Your words spoke to my heart! I look forward to walking the Camino again this next year.

kimbo said...

Your wisdom is palpable, and so appreciated. I am in preparation for my pilgramage in May 2014. I find that my mindset is already starting a transformation for the good. Thank you for sharing with all of us, we are all richer for it.

Patti McDougall said...

Girls. How blessed are you that you have such an inspirational mother. The lessons you've learned along the way will last a lifetime. We should all be so fourunate. Trish, hats off to you, dear heart. All the best. Patti Mcdougall

Patricia Ellis Herr, Alexandra Herr, and Sage Herr said...

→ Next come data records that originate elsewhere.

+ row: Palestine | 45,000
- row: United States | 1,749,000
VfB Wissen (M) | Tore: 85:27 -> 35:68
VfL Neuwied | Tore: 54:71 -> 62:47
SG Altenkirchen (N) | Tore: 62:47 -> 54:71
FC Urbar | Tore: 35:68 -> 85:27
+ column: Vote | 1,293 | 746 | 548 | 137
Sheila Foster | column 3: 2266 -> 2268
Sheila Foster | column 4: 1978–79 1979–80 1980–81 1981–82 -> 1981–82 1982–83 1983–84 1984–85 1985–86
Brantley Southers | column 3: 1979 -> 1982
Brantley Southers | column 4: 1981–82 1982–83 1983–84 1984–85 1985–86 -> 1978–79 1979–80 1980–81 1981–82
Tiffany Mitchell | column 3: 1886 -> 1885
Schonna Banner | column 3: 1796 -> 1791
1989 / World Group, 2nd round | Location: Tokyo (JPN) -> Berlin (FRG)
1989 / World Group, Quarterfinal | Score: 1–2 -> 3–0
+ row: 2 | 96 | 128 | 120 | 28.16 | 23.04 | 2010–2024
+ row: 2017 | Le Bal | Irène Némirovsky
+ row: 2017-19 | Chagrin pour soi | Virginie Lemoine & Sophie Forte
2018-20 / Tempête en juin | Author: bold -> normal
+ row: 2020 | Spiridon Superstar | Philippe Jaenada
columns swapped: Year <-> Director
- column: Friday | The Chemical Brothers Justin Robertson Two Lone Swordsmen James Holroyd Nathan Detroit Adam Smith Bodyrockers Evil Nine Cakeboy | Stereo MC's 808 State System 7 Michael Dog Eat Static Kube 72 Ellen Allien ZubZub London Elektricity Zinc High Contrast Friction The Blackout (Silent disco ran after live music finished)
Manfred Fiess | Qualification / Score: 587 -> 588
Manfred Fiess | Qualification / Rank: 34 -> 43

Anonymous, Patti, and Kimbo,

Thank you, I appreciate your kind comments. Kimbo and Anonymous, Buen Camino; have a wonderful pilgrimage!

Melty said...

Nicely writing piece ! Truly inspired for my camino maybe next two years. Greeting from Indonesia :D

Francois Nel said...

Hi Trish, I'm happy to read your point about acquiring material possessions. I'm 30 and hope that I've learned that already. Quit my job though and need to get back sometime, but afraid of the 'comfort' possessions bring and motivation it provides to continue making money.

Patricia Ellis Herr, Alexandra Herr, and Sage Herr said...

Hi Francois,

One of the best things I've ever done was to get rid of the clutter and realize we do NOT need 75% of the things we think we do. As the saying goes, the best things in life are free. :)

Desi said...

Beautifully said. My husband and I just finished our camino in June this year. After being married for 30 yrs I can honestly say the camino showed us why we are still together. We fell I love with Spain and with each other all over again. You are a very blessed person for having done the camino with your beautiful girls. It is so hard to explain to others what it really felt like to be walking Klms after Klms everyday, and yet absolutely loving every step . Thank you for your blog . Desi & Larry from Sydney Australia.

Patricia Ellis Herr, Alexandra Herr, and Sage Herr said...

Dear Desi and Larry,

Thank you for your comment. The girls and I just got back from hiking the 211-mile John Muir Trail in California, so I wasn't able to read your comment until just now.

Congratulations on your wonderful journey! I am glad you two were able to share such a positive experience, and that the Camino reinforced your love for each other.

I'm very happy you enjoyed our blog.

Warmly,
Trish Herr

Anonymous said...

Thank you Trisha, Ibagree 100percent. I was so upset by the. Ten reasons. camino sucks blog. He sure did a Camino unlike mine.. Where?
I love that you shared it with daughters, what a lovely experience. I feel each person will get out of the Camino what he or she puts into it. It can be deeply meaningful. I hope to do another Camino, but having done my first at 76 it will need to be soon. THANK you, caroljean

Patricia Ellis Herr, Alexandra Herr, and Sage Herr said...

Caroljean,

Congratulations on doing your first Camino at 76! That is amazing. I am glad you had an experience more like mine and less like the fellow who wrote the negative blog post.

I can understand why some hikers prefer experiences such as the Pacific Crest Trail or the Appalachian Trail over the Camino. The PCT and the AT, and long-distance trails like them, are serious backpacking trails. They belong in a different category from the Camino. They're not better or worse, they're simply different. Therefore, if someone goes into the Camino thinking it's like the AT or PCT, then they're bound to be surprised. However, if such a person does any research whatsoever beforehand, then they'll know the Camino is a different experience and they won't expect the AT/PCT.

Thanks for writing, and I hope you do another Camino walk soon.